A collaboration over the past five years with Prof. May Arna Risberg and orthopedic surgeon Dr. Lars Engebresen in Oslo has provided considerable evidence to support the hypothesis that there is a differential response to ACL injury and that this response can be affected by rehabilitation. Stability strategies also can change, with non-copers becoming more stable, and potential copers becoming unstable.
Snyder-Mackler’s research makes a strong argument for a period of rehabilitation for all ACL patients, but she hopes to do additional studies in what she calls a “waiting list” country, where surgery is delayed for as long as 18 months to two years.
“That could tell us even more about what happens to copers and non-copers over time and what rehabilitation strategies are most effective,” she says. “Ultimately, our goal is to obtain data that will not only guide future research but also have a direct impact on clinician and patient decision making.”

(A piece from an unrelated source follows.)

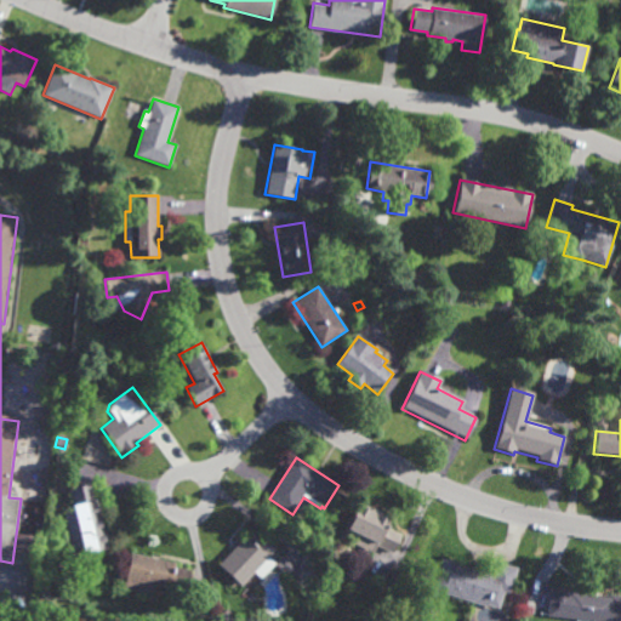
[(109,550),(84,556),(68,490),(90,485),(93,501),(97,501),(109,550)]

Already recognized as one of the top collegiate women’s basketball players in the nation, Elena Delle Donne recently added to her list of accolades by earning one of the highest honors possible for her work in the classroom.
Delle Donne, an early childhood education major from Wilmington, Del., with a 3.60 cumulative grade point average, was named the Academic All-American of the Year for NCAA Division I women’s basketball this past spring. The selection was made by the College Sports Information Directors of America.
“Her commitment and work ethic to the game of basketball is exceptional, but she works every bit as hard on the academic side and it shows,” said UD head coach Tina Martin. “I know this is an award that she will cherish as much as any of the others that she has earned. We are proud of her in so many ways.”
This year marks the third straight season that UD has had a student-athlete named to an Academic All-American team. Delle Donne is the first UD student-athlete in any sport to be named the Academic All-American of the Year.